[Provided text]
——————————
Skip to main content
1 of 1

Kevin Buzzard gave the solution. Here it is with a little more detail:

Our assumptions include $\omega_0 = \omega_0^2$. Thus $\omega_0 \in \{0, 1\}$.

The linear homogeneous recursion only kicks in eventually; say the $\omega_a$ for $a \ge N$ satisfy such a recursion.

Let $v_1, \dots, v_m$ be the distinct roots of the characteristic polynomial of the linear recursion. Then there exist polynomials $h_1, \dots, h_m$ such that $\omega_a = \sum_{i = 1} ^m h_i(a) v_i^a $ for $a \ge N$. Let $\alpha_i$ be the constant term of $h_i$ for each $i$. Since the characteristic is $2$, we have $h_i(2a) = \alpha_i$ for all $a$.
——————————
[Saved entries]
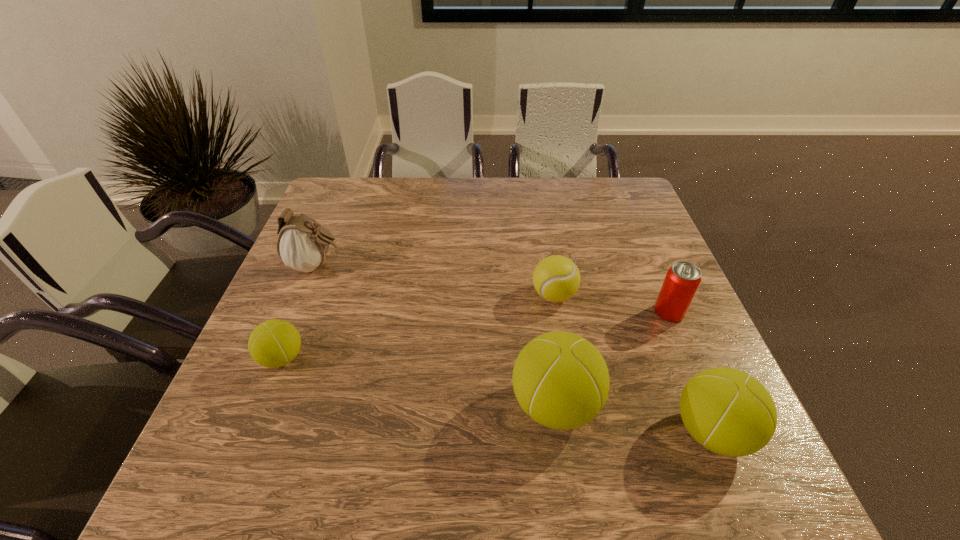
This screenshot has width=960, height=540. I want to click on the leftmost tennis ball, so click(x=274, y=343).

Where is `the rightmost tennis ball`? the rightmost tennis ball is located at coordinates (731, 413).

At what (x,y) coordinates should I click in order to perform the action: click on can. Please return your answer as a coordinate pair (x, y). Looking at the image, I should click on [682, 280].

At what (x,y) coordinates should I click in order to perform the action: click on the farthest tennis ball. Please return your answer as a coordinate pair (x, y). The width and height of the screenshot is (960, 540). Looking at the image, I should click on (556, 278).

Locate an element on the screen. pouch is located at coordinates (302, 245).

Where is `free location located 0.100m on the right of the leftmost tennis ball`? Image resolution: width=960 pixels, height=540 pixels. free location located 0.100m on the right of the leftmost tennis ball is located at coordinates (351, 358).

At what (x,y) coordinates should I click in order to perform the action: click on free location located 0.090m on the back of the rightmost tennis ball. Please return your answer as a coordinate pair (x, y). Looking at the image, I should click on (683, 360).

This screenshot has height=540, width=960. What are the coordinates of `free region located on the back of the can` in the screenshot? It's located at (630, 220).

The width and height of the screenshot is (960, 540). What are the coordinates of `vacant space located 0.230m on the left of the farthest tennis ball` in the screenshot? It's located at (438, 295).

You are a GUI agent. You are given a task and a screenshot of the screen. Output one action in this format:
    pyautogui.click(x=<x>, y=<y>)
    Task: Click on the free space located on the front-facing side of the pouch
    
    Given the screenshot: What is the action you would take?
    pyautogui.click(x=485, y=266)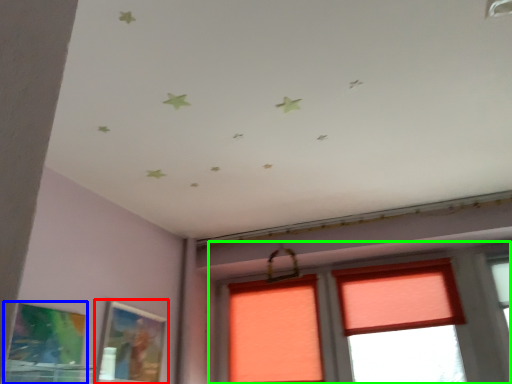
Question: Which object is the farthest from picture frame (highlighted by a red box)? Choose among these: picture frame (highlighted by a blue box) or window (highlighted by a green box).

Choices:
 (A) picture frame
 (B) window

Answer: (B)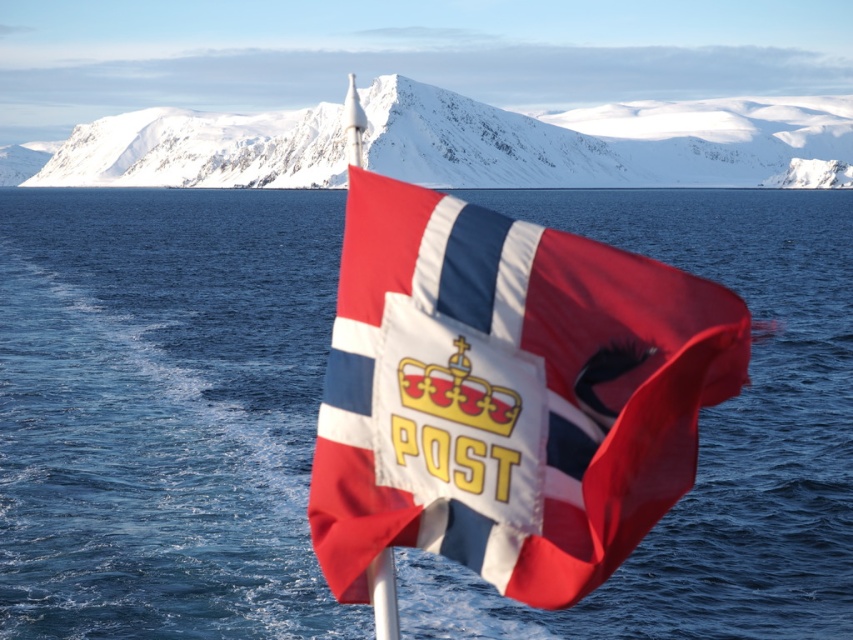
Question: From the image, what is the correct spatial relationship of blue water at center in relation to snowy rock at upper center?

Choices:
 (A) above
 (B) below

Answer: (B)

Question: Can you confirm if blue water at center is positioned above snowy rock at upper center?

Choices:
 (A) yes
 (B) no

Answer: (B)

Question: Is matte fabric flag at center to the left of snowy rock at upper center from the viewer's perspective?

Choices:
 (A) no
 (B) yes

Answer: (B)

Question: Based on their relative distances, which object is nearer to the snowy rock at upper center?

Choices:
 (A) matte fabric flag at center
 (B) blue water at center

Answer: (B)

Question: Estimate the real-world distances between objects in this image. Which object is closer to the matte fabric flag at center?

Choices:
 (A) snowy rock at upper center
 (B) blue water at center

Answer: (B)

Question: Which of the following is the farthest from the observer?

Choices:
 (A) matte fabric flag at center
 (B) snowy rock at upper center

Answer: (B)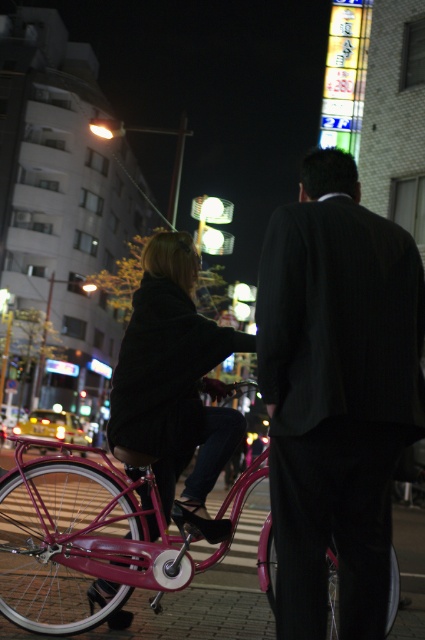
Question: Among these objects, which one is nearest to the camera?

Choices:
 (A) shiny pink bicycle at center
 (B) matte black coat at center

Answer: (A)

Question: Is shiny pink bicycle at center in front of matte black coat at center?

Choices:
 (A) yes
 (B) no

Answer: (A)

Question: In this image, where is shiny pink bicycle at center located relative to matte black coat at center?

Choices:
 (A) right
 (B) left

Answer: (B)

Question: Which point is closer to the camera?

Choices:
 (A) (153, 364)
 (B) (130, 493)
 (C) (380, 609)

Answer: (C)

Question: Which of the following is the closest to the observer?

Choices:
 (A) (45, 445)
 (B) (144, 452)
 (C) (292, 420)

Answer: (C)

Question: Is dark pinstripe suit at center to the right of shiny pink bicycle at center from the viewer's perspective?

Choices:
 (A) no
 (B) yes

Answer: (B)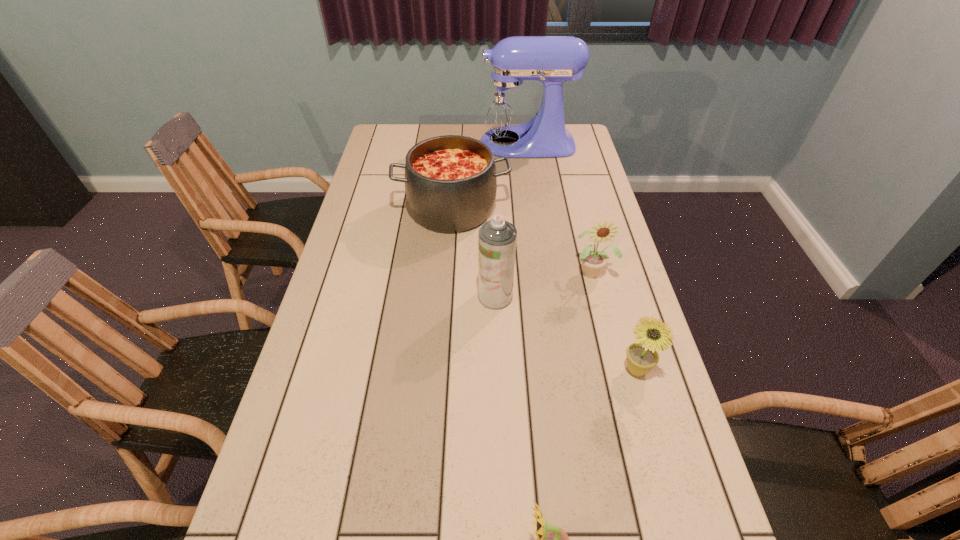
In the image, there is a desktop. What are the coordinates of `free space at the far left corner` in the screenshot? It's located at (385, 149).

Image resolution: width=960 pixels, height=540 pixels. In order to click on unoccupied area between the second farthest sunflower and the aerosol can in this screenshot , I will do `click(565, 333)`.

Where is `free space between the fifth shortest object and the mixer`? The width and height of the screenshot is (960, 540). free space between the fifth shortest object and the mixer is located at coordinates (510, 220).

Where is `free space between the aerosol can and the second farthest sunflower`? free space between the aerosol can and the second farthest sunflower is located at coordinates (565, 333).

Locate an element on the screen. free point between the fifth nearest object and the aerosol can is located at coordinates (474, 253).

Locate an element on the screen. The height and width of the screenshot is (540, 960). vacant space that's between the farthest sunflower and the second nearest sunflower is located at coordinates (614, 321).

The height and width of the screenshot is (540, 960). In order to click on free space between the fifth farthest object and the farthest sunflower in this screenshot , I will do `click(614, 321)`.

Where is `object that stands as the closest to the shortest object`? This screenshot has width=960, height=540. object that stands as the closest to the shortest object is located at coordinates (642, 356).

The height and width of the screenshot is (540, 960). Identify the location of object that stands as the third closest to the aerosol can. (642, 356).

Where is `sunflower object that ranks as the second closest to the aerosol can`? This screenshot has width=960, height=540. sunflower object that ranks as the second closest to the aerosol can is located at coordinates (642, 356).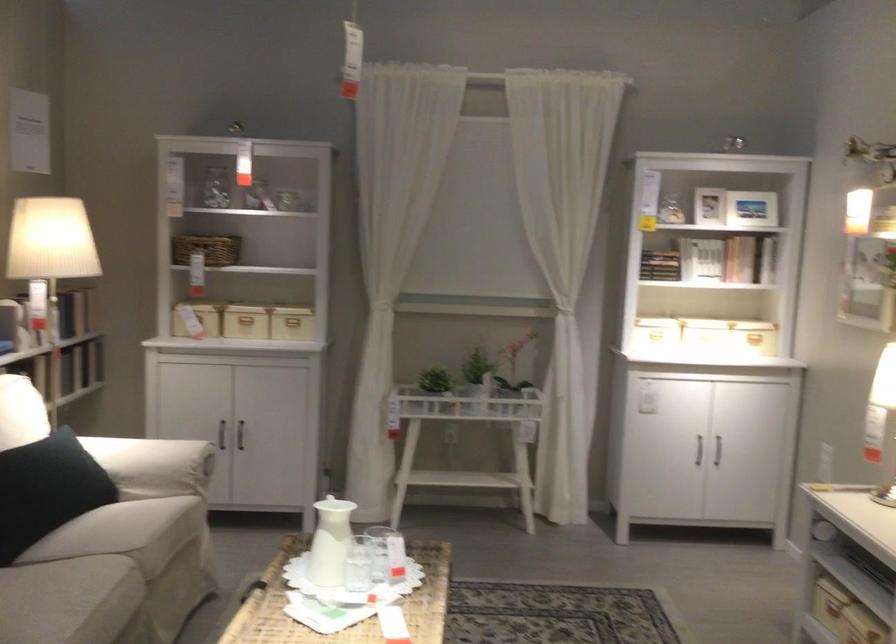
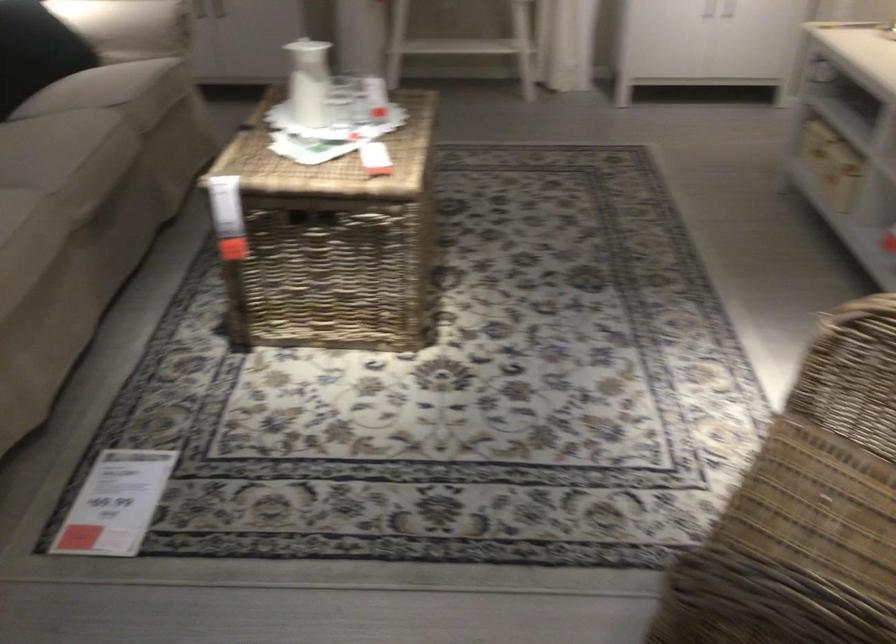
The images are taken continuously from a first-person perspective. In which direction are you moving?

The cameraman walked toward right, backward.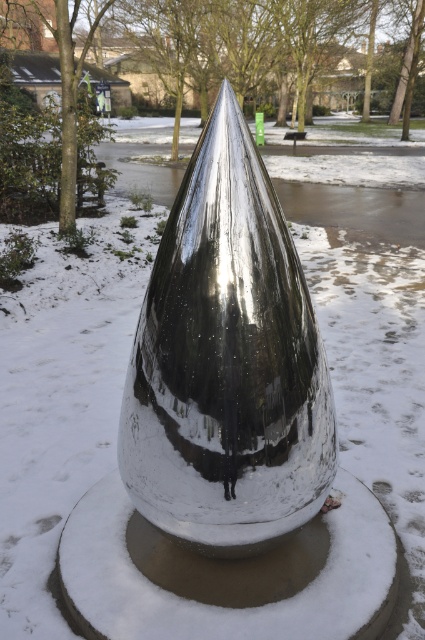
Question: Is shiny metallic cone at center positioned before brown wood tree at left?

Choices:
 (A) yes
 (B) no

Answer: (A)

Question: Among these points, which one is farthest from the camera?

Choices:
 (A) (68, 52)
 (B) (181, 492)

Answer: (A)

Question: Can you confirm if green matte tree at center is positioned to the left of brown wood tree at left?

Choices:
 (A) yes
 (B) no

Answer: (B)

Question: Which object is closer to the camera taking this photo?

Choices:
 (A) brown wood tree at left
 (B) shiny metallic cone at center
 (C) green matte tree at center

Answer: (B)

Question: Which point is farther from the camera taking this photo?

Choices:
 (A) (54, 204)
 (B) (268, 227)

Answer: (A)

Question: Does green matte tree at center come behind brown wood tree at left?

Choices:
 (A) no
 (B) yes

Answer: (A)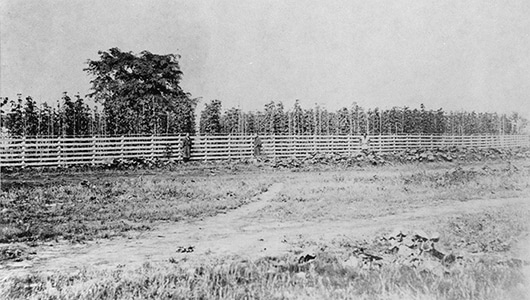
Locate an element on the screen. The height and width of the screenshot is (300, 530). chest is located at coordinates (187, 145), (256, 143), (364, 140).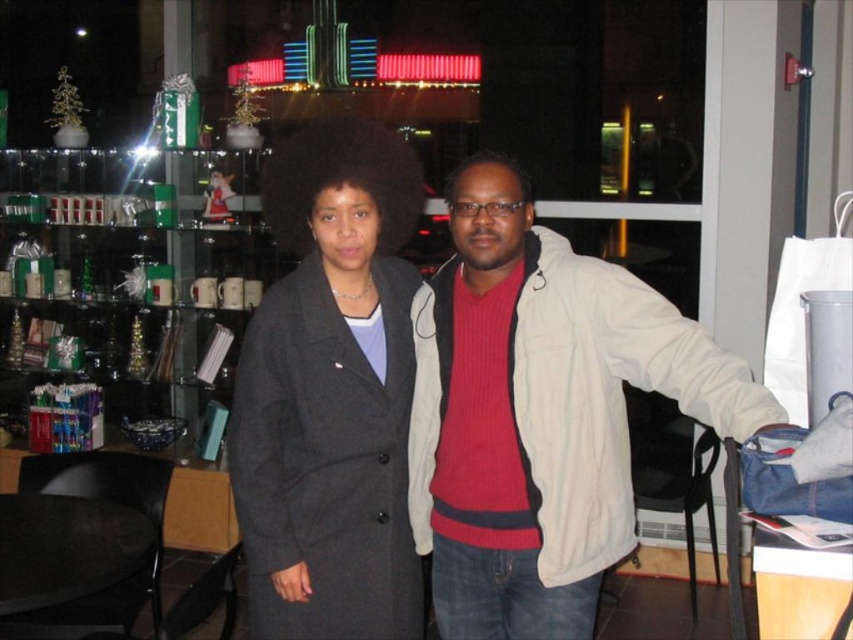
You are a shop assistant who needs to hang the matte beige jacket at center and the matte gray coat at center on the rack. Since the rack has limited vertical space, which one should you place higher up to ensure both fit?

The matte beige jacket at center is positioned under the matte gray coat at center in the image, so to fit both on the rack with limited vertical space, you should place the matte gray coat at center higher up above the matte beige jacket at center.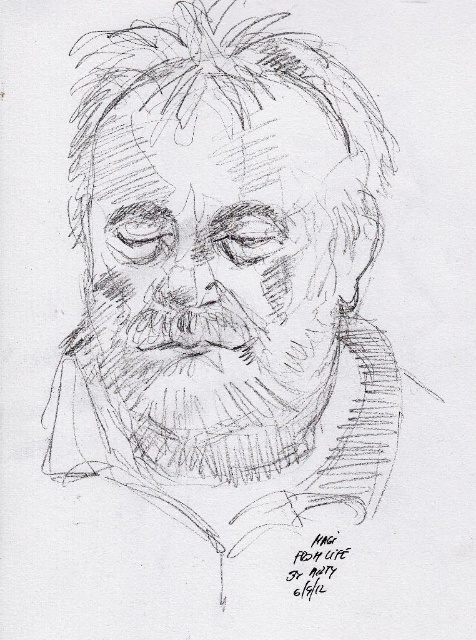
Question: In this image, where is pencil sketch face at center located relative to shaggy pencil beard at center?

Choices:
 (A) below
 (B) above

Answer: (B)

Question: Which point is farther to the camera?

Choices:
 (A) (105, 148)
 (B) (109, 292)

Answer: (B)

Question: Can you confirm if pencil sketch face at center is positioned to the right of shaggy pencil beard at center?

Choices:
 (A) yes
 (B) no

Answer: (A)

Question: In this image, where is pencil sketch face at center located relative to shaggy pencil beard at center?

Choices:
 (A) below
 (B) above

Answer: (B)

Question: Which of the following is the closest to the observer?

Choices:
 (A) (179, 392)
 (B) (200, 209)

Answer: (B)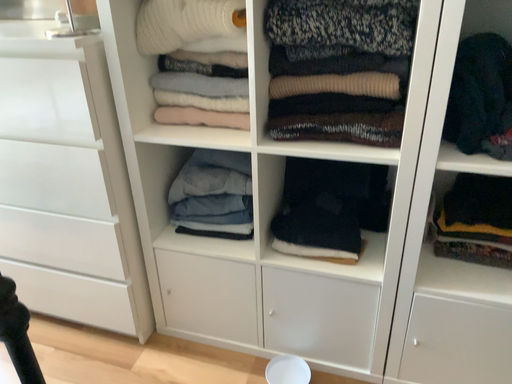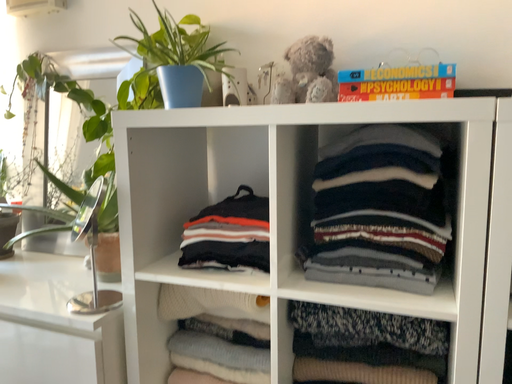
Question: How did the camera likely rotate when shooting the video?

Choices:
 (A) rotated upward
 (B) rotated downward

Answer: (A)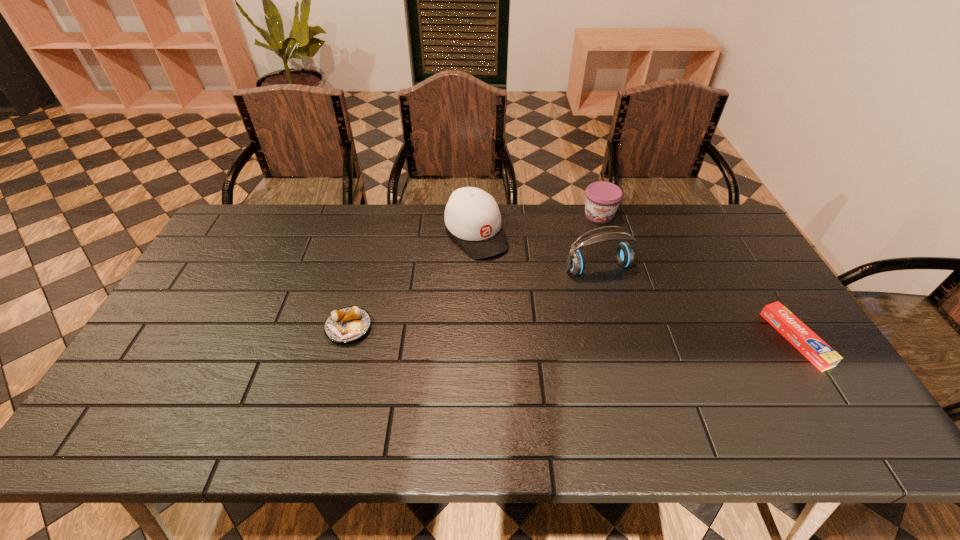
Find the location of `the leftmost object`. the leftmost object is located at coordinates (348, 324).

Locate an element on the screen. This screenshot has height=540, width=960. pastry is located at coordinates (348, 324).

Identify the location of the rightmost object. (819, 353).

I want to click on toothpaste, so 819,353.

Where is `headset`? headset is located at coordinates (624, 253).

Locate an element on the screen. the third shortest object is located at coordinates (602, 199).

At what (x,y) coordinates should I click in order to perform the action: click on the second object from left to right. Please return your answer as a coordinate pair (x, y). The image size is (960, 540). Looking at the image, I should click on (472, 215).

In order to click on free space located on the front of the fourth tallest object in this screenshot , I will do `click(332, 390)`.

Where is `vacant space located on the back of the shortest object`? The width and height of the screenshot is (960, 540). vacant space located on the back of the shortest object is located at coordinates (725, 226).

Where is `vacant space situated on the ear cups of the headset`? The width and height of the screenshot is (960, 540). vacant space situated on the ear cups of the headset is located at coordinates (653, 355).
——————————
[Check your understanding]
a) The argument about the recursion introduces new notation with the words "say", "Let", and "there exist". List each symbol introduced in these ways, along with what the argument says it denotes.
b) In the argument about the recursion, what values can $\omega_0$ take?
c) Continue the argument about the recursion in characteristic 2 from its last sentence.

[Numbered responses]
a)
- $N$: the index from which on the $\omega_a$ (for $a \ge N$) satisfy the linear homogeneous recursion
- $v_1, \dots, v_m$: the distinct roots of the characteristic polynomial of the linear recursion
- $h_1, \dots, h_m$: polynomials such that $\omega_a = \sum_{i = 1}^m h_i(a) v_i^a$ for $a \ge N$
- $\alpha_i$: the constant term of $h_i$

b) $\omega_0$ is either 0 or 1.

c)
For $a \ge N$,
\begin{equation} \sum_i \alpha_i v_i^{4a} = \omega_{4 a} = \omega_{2a}^2 = \sum_i \alpha_i^2 v_i^{4a}. \end{equation} Because the characteristic of $F$ is $2$, each element has a unique $2^k$--th root for all $k \ge 1$; in particular all the $v_i^4$ are distinct, so the displayed equation implies that $\alpha_i^2 = \alpha_i$ for all $i$, i.e. $\alpha_i \in \{0, 1\}$. Let $u_1, \dots, u_d$ be the list of those $v_j$ such that $\alpha_j = 1$. Then we have $\omega_{2a} = \sum_i u_i^{2a}$ for $a \ge N$. For an arbitrary $a \ge 1$, chose $k$ such that $2^{k-1} a \ge N$. Then $\omega_a$ is the unique $2^k$--th root of $\omega_{2^k a} = \sum_i u_i^{2^k a}$, namely $\omega_a = \sum_i u_i^a$.

Thus we have $\omega_0 \in \{0, 1\}$ and $\omega_a = p_a(u_1, \dots, u_d)$ for $a \ge 1$.

THANKS, KEVIN !